Relevant clinical data was collected for all infants enrolled in this study, including but not limited to their gestational age at birth, birth weight, number of days of PN before developing PNAC, antibiotic use, and calculated metrics such as birth weight percentile adjusted for gestational age (Table 1). Among the clinical metrics measured, only birth weight and the number of days of PN before occurrence of PNAC were statistically different between the disease and control groups (Figure 1A; p < 0.05).

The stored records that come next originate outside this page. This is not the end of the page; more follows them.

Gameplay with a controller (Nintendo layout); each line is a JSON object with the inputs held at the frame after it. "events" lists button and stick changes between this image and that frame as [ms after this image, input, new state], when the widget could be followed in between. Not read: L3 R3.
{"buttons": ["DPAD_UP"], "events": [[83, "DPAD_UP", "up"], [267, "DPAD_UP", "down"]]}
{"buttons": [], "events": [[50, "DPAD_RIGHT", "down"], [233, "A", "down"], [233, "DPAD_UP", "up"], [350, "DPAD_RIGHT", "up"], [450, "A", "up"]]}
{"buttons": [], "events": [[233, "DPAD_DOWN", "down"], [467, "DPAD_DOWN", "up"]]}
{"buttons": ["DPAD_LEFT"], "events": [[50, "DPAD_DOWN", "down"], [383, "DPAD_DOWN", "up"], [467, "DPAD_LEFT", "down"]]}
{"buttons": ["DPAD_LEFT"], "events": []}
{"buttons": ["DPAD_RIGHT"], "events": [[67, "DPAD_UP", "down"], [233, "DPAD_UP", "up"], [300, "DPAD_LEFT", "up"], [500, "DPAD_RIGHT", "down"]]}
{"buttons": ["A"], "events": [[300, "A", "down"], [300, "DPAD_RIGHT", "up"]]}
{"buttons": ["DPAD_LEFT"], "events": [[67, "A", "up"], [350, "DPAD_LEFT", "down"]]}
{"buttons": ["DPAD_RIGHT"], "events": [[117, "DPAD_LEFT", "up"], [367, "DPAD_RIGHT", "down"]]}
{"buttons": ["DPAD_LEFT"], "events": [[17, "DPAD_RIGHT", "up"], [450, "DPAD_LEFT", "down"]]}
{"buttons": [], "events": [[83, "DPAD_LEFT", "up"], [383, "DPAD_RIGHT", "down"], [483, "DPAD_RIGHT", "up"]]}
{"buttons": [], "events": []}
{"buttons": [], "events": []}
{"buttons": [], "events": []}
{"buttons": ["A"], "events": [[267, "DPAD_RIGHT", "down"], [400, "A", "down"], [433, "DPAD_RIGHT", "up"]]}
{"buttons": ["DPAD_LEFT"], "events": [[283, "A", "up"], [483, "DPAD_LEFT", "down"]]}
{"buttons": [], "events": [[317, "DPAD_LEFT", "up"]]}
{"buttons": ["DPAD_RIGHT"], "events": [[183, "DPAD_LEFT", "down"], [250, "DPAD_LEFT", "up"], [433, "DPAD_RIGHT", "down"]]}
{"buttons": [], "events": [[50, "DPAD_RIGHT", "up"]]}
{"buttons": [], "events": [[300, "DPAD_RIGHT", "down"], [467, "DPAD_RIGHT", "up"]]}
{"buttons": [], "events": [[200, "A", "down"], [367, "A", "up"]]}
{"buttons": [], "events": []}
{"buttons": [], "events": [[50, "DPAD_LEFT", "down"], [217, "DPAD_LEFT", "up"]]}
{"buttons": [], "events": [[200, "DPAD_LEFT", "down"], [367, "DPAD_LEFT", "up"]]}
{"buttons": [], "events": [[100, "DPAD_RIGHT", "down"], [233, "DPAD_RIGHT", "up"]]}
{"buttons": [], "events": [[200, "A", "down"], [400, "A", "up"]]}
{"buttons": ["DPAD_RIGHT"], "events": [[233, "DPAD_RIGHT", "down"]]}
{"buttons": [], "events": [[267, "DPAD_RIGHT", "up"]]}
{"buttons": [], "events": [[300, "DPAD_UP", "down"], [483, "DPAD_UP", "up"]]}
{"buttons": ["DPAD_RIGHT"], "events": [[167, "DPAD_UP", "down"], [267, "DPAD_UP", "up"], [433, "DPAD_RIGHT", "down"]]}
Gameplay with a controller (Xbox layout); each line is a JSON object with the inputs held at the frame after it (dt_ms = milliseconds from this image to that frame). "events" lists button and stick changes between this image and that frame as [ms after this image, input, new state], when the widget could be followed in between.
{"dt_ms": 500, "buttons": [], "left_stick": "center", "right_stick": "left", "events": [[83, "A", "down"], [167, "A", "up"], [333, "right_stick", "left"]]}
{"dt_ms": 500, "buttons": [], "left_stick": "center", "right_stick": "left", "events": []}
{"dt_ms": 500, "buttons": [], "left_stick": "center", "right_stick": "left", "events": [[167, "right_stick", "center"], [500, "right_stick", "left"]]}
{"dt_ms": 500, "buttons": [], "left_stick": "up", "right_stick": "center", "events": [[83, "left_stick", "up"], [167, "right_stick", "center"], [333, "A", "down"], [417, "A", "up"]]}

It was found that infants with a birth weight percentile greater than 40% and a birth weight greater than 1.1 kilograms were less likely to develop PNAC. These clinical criteria are consistent with known clinical risk factors (Figure IB). Since length of PN administration is associated with the development of PNAC, the relationship was investigated further in the cohort to better understand how PNAC is impacted by duration of PN. A positive correlation between PNAC diagnosis and the amount of time an infant receives PN before diagnosis (p < 0.05) was observed. Two thirds of the infants diagnosed with PNAC received PN for longer than 20 days. However, the length of time on PN is limited as a very early clinical predictor of the risk of development of PNAC, as it is not concretely known until later in the clinical course-although certain clinical scenarios predict longer length of PN. EXAMPLE 3

Bacterial taxa correlate with PNAC, but lack predictive potential in this cohort

Within this cohort of NICU infants, several microbial taxa that were statistically different between disease and control groups (p < 0.05) were identified. Among these taxa, the Enterobacteriaceae were present at greater abundance in stool samples collected from infants with serum conjugated bilirubin levels >= 1 mg/dL (Figure 6A). However, the three known genera within the Enterobacteriaceae family all demonstrate an opposite trend, with high abundance in the control group (Figure 6B). The unknown genera within the Enterobacteriaceae family showed a higher abundance in samples from infants with PNAC (Figure 6C). Thus, more research is needed to identify the primary Enterobacteriaceae genera present at elevated abundance in infants with PNAC. Finally, at the species level, Veillonella dispar was at an elevated relative abundance in infants with PNAC (Figure 6D). It is important to note that none of these microbes showed strong associations for determining infants at risk of developing PNAC; all are simply correlated with elevated levels of conjugated bilirubin.

EXAMPLE 4

The stool metabolome contains valuable biomarkers for infants at risk of PNAC

Among the 19/60 infants in the cohort who developed PNAC (Figure 2A), there were nine for whom stool samples were collected from before a diagnosis of PNAC. The interval between fecal metabolomic measurements and the initial detection of PNAC varied based on timing of sample collection. The timing of stool sample measurements relative to the detection of PNAC in 19 patients is shown in Figure 2A. In the 9 children (indicated by the dotted circles in Figure 2A) from whom one or more fecal samples was collected before PNAC was diagnosed, the interval between measured elevations in fecal sphingomyelins and the detection of PNAC ranged from 5 to 46 days, with a mean and median of 20.6 and 15 days, respectively. These early samples of stools from children who went on to develop PNAC were utilized as a filter to provide a glimpse into metabolites with the greatest association for the risk of developing PNAC prior to disease progression. First, over 100 metabolites were identified with differing abundance between the disease group and the control group. For each candidate metabolite identified, the scaled quantity of that metabolite in each of the nine case study samples was compared to the median value in all of the control samples. For metabolites found to be more abundant in PNAC samples, only those with scaled intensities in greater than 90% of the nine case study samples above the median value of the PNAC distribution (Figure 2B) were selected. For metabolites negatively correlated with disease, PNAC biomarkers were selected by identifying those with scaled intensities in greater than 90% of the nine case study samples falling below the median value of the disease distribution. Mann-Whitney U tests were performed to assess statistical significance of each metabolite between the samples with conjugated bilirubin below the clinical threshold and above. A Bonferroni multiple comparison correction was used to control for the number of metabolites tested. This analysis resulted in the identification of a subset of metabolites with the greatest potential to be early predictors for the risk of developing PNAC (Table 2).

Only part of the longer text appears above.